IPM Take
This article should be framed around the gap, not the brand. In first-line metastatic triple-negative breast cancer, immunotherapy has changed care for some patients, but not for everyone. Datopotamab deruxtecan is relevant because it targets the group left outside that route: patients for whom PD-1 or PD-L1 inhibitors are not an option. The access challenge is to make that eligibility visible and to avoid confusion in a fast-moving ADC field.
Executive Summary
TROPION-Breast02 evaluated datopotamab deruxtecan against investigator’s choice chemotherapy in patients with previously untreated, locally recurrent inoperable or metastatic triple-negative breast cancer who were not candidates for PD-1 or PD-L1 inhibitor therapy. The peer-reviewed trial publication reported significant improvements in progression-free survival and overall survival versus chemotherapy. ASCO-linked reporting of the primary results described TROPION-Breast02 as meeting both dual primary endpoints and supporting a new first-line treatment option for this immunotherapy-ineligible population.
Why it matters
- Clinicians: Need to define where ADCs fit for patients who are not candidates for immunotherapy.

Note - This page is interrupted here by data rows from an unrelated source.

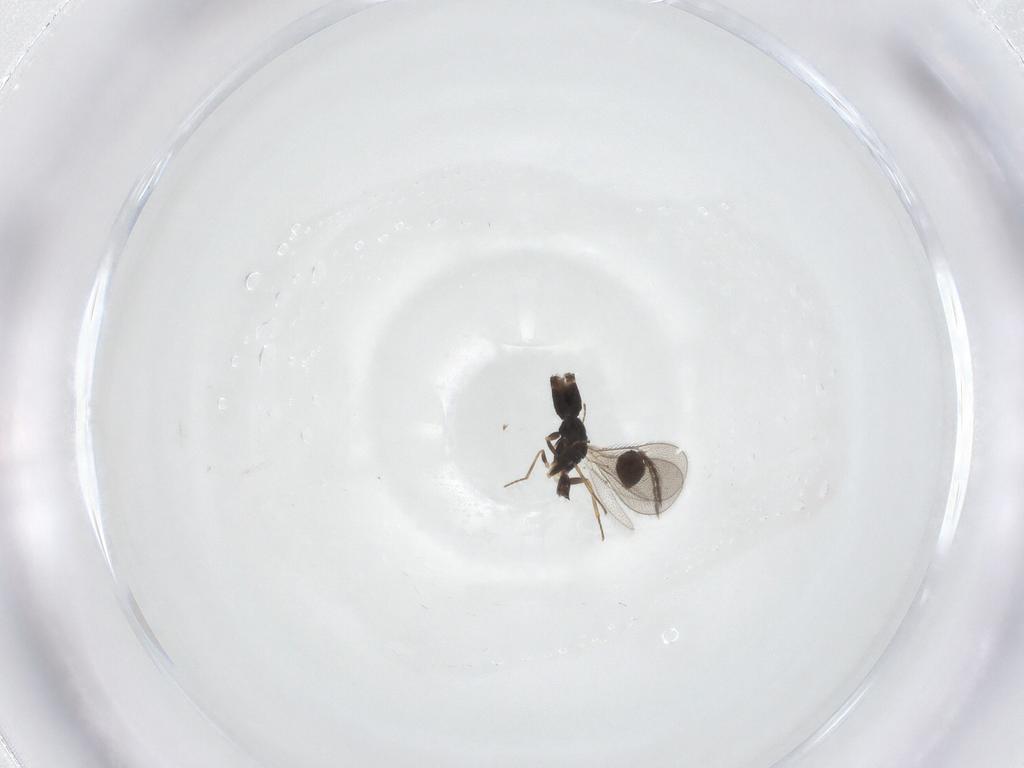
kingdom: Animalia
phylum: Arthropoda
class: Insecta
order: Hymenoptera
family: Eulophidae
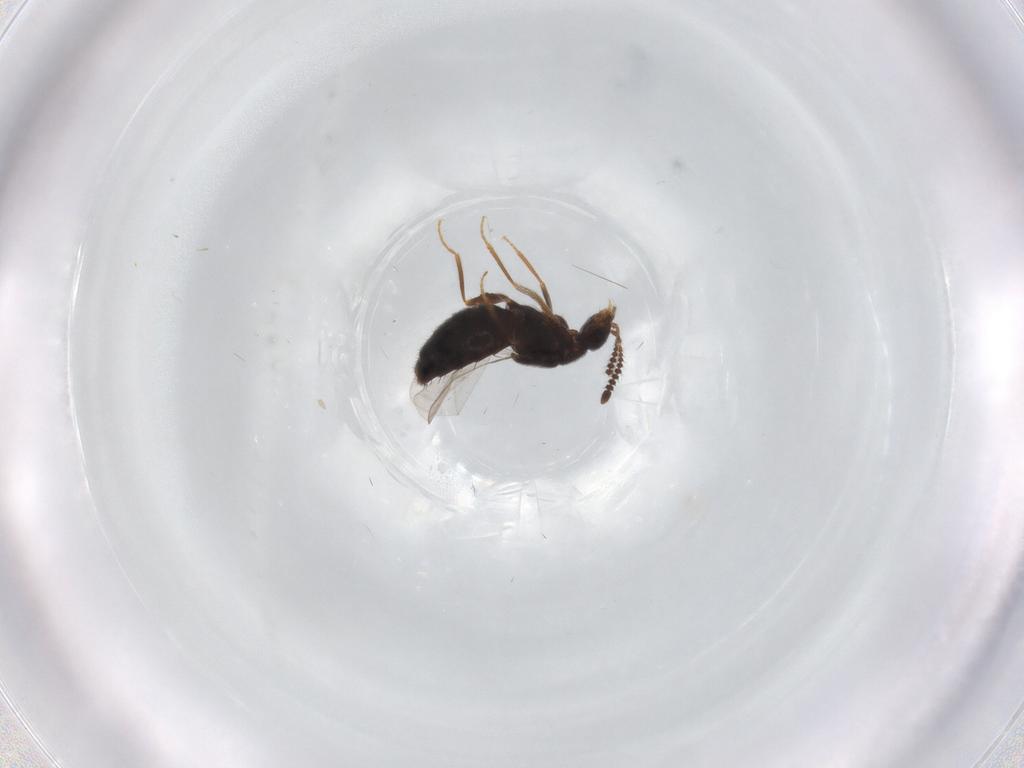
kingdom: Animalia
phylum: Arthropoda
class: Insecta
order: Coleoptera
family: Staphylinidae
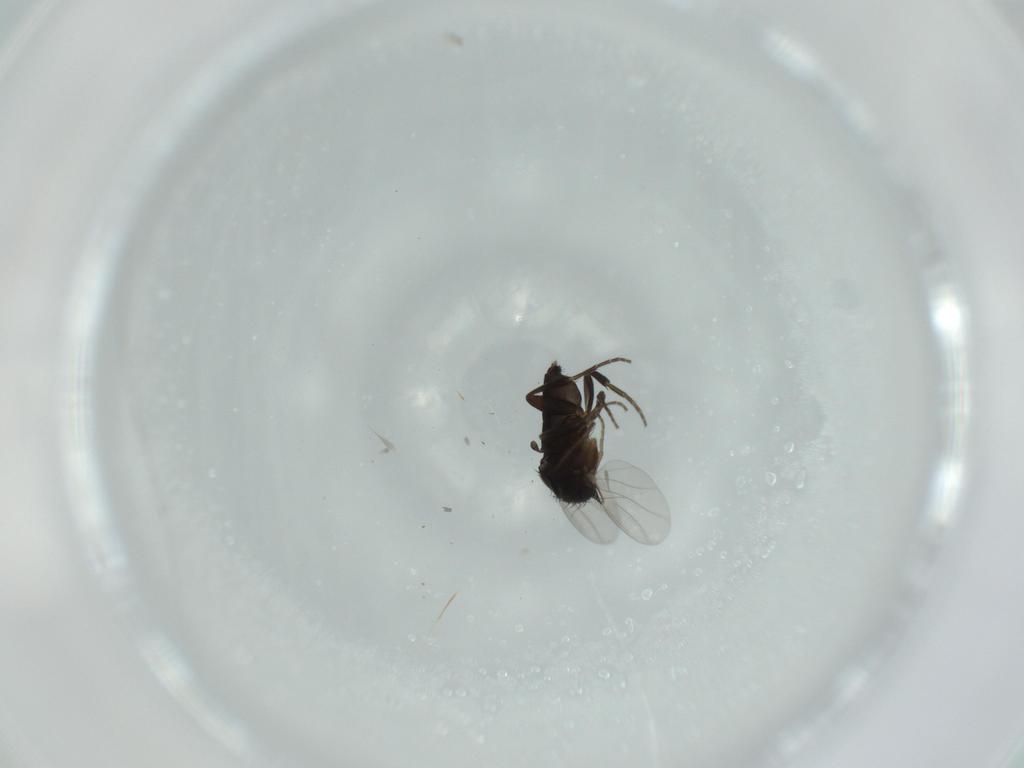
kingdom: Animalia
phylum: Arthropoda
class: Insecta
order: Diptera
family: Phoridae
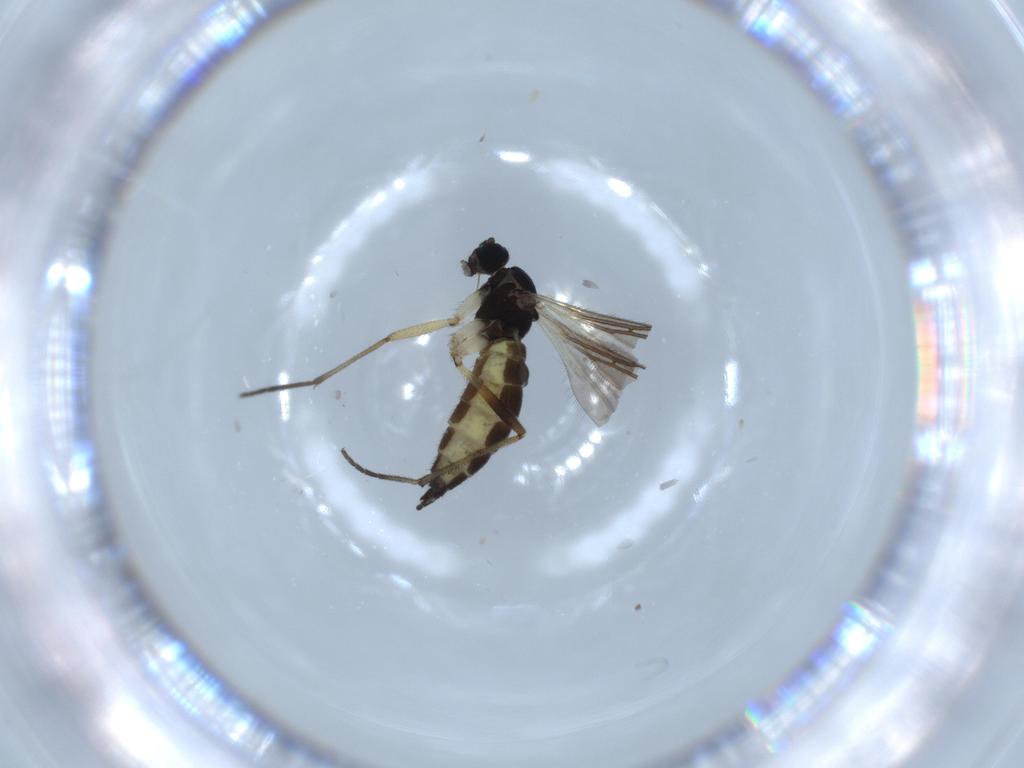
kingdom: Animalia
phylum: Arthropoda
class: Insecta
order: Diptera
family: Sciaridae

- HTA bodies / payers: Must assess value in a clinically defined subgroup rather than the whole mTNBC population.
- Patients / advocates: Should watch whether access criteria are clear, timely and fair for patients with limited first-line options.

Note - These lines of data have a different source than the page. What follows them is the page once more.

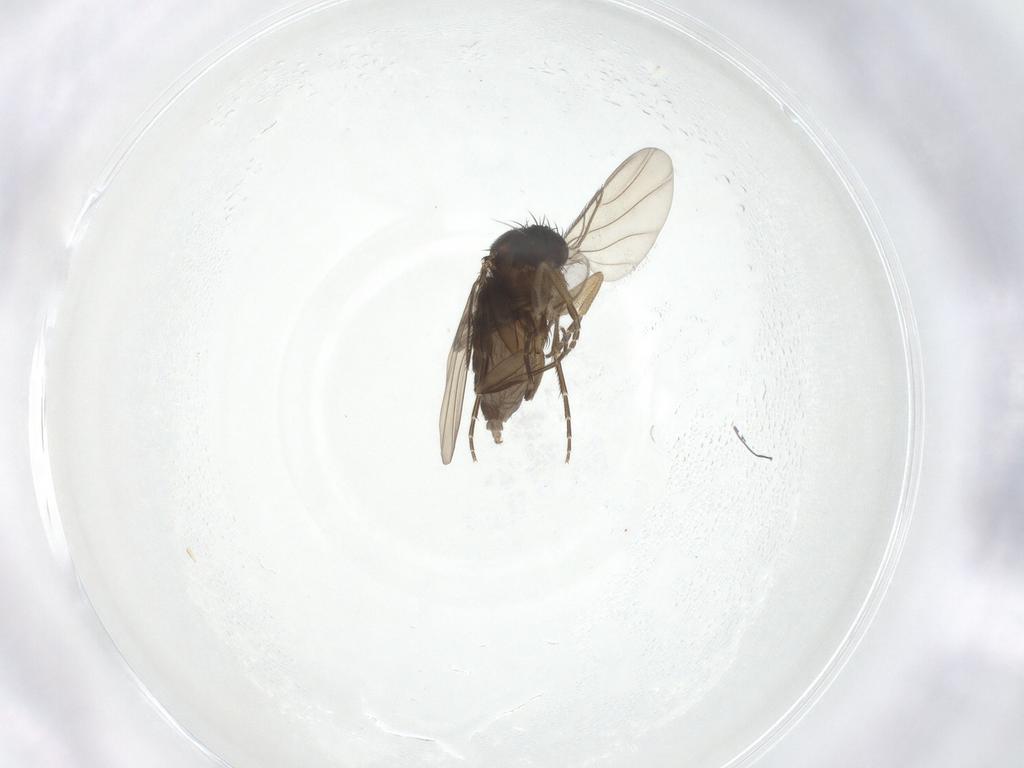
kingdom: Animalia
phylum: Arthropoda
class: Insecta
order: Diptera
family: Phoridae
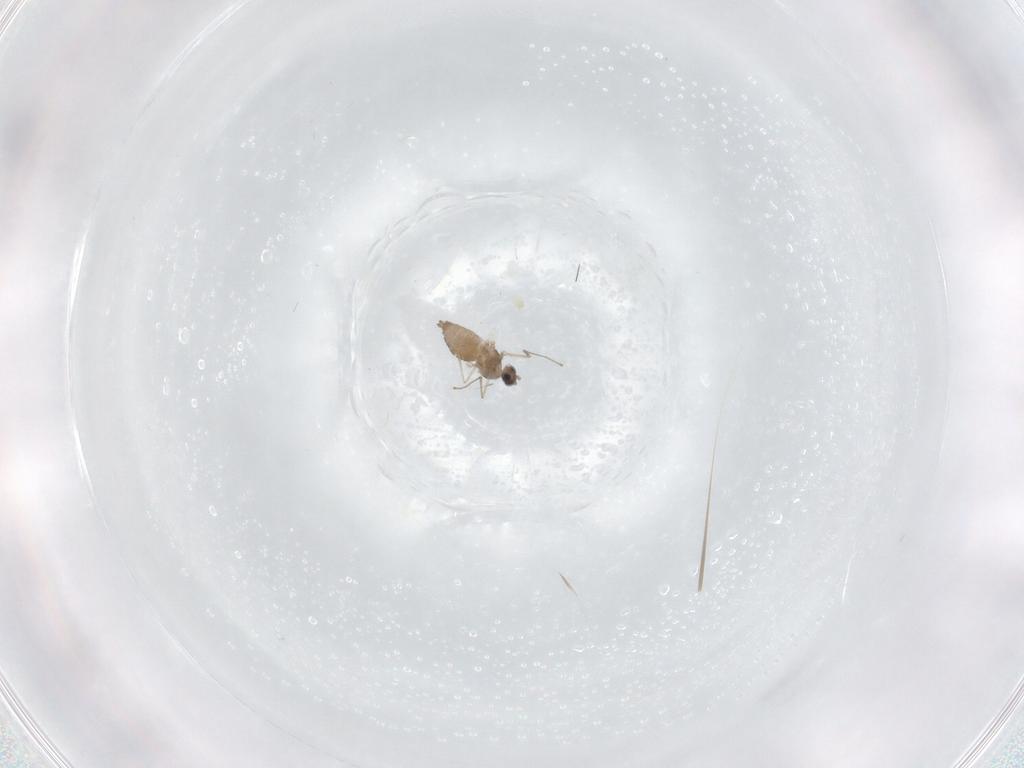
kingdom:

Triple-negative breast cancer is often discussed as one disease, but treatment access is increasingly divided by eligibility. Some patients can receive immunotherapy-based regimens. Others cannot. That second group is where the unmet need remains particularly sharp.

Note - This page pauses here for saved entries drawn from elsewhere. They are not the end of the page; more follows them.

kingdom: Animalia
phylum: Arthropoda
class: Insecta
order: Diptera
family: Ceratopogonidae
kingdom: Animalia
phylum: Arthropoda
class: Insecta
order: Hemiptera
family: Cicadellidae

TROPION-Breast02 matters because it targets that gap. Datopotamab deruxtecan is a TROP2-directed antibody-drug conjugate, a class designed to deliver cytotoxic therapy more selectively to tumour cells. In this trial, the comparison was not theoretical. It was against chemotherapy in a first-line population without an immunotherapy option.
The policy point is straightforward: ADCs are expanding, but their use will not be simple. Pathways will need to account for PD-L1 or immunotherapy eligibility, prior therapy, toxicity management, patient preference and treatment availability. A therapy can be clinically relevant and still hard to place if the pathway is poorly defined.
For IPM, the access issue is eligibility precision. Triple-negative breast cancer patients should not lose time because the system cannot decide which first-line route applies to them.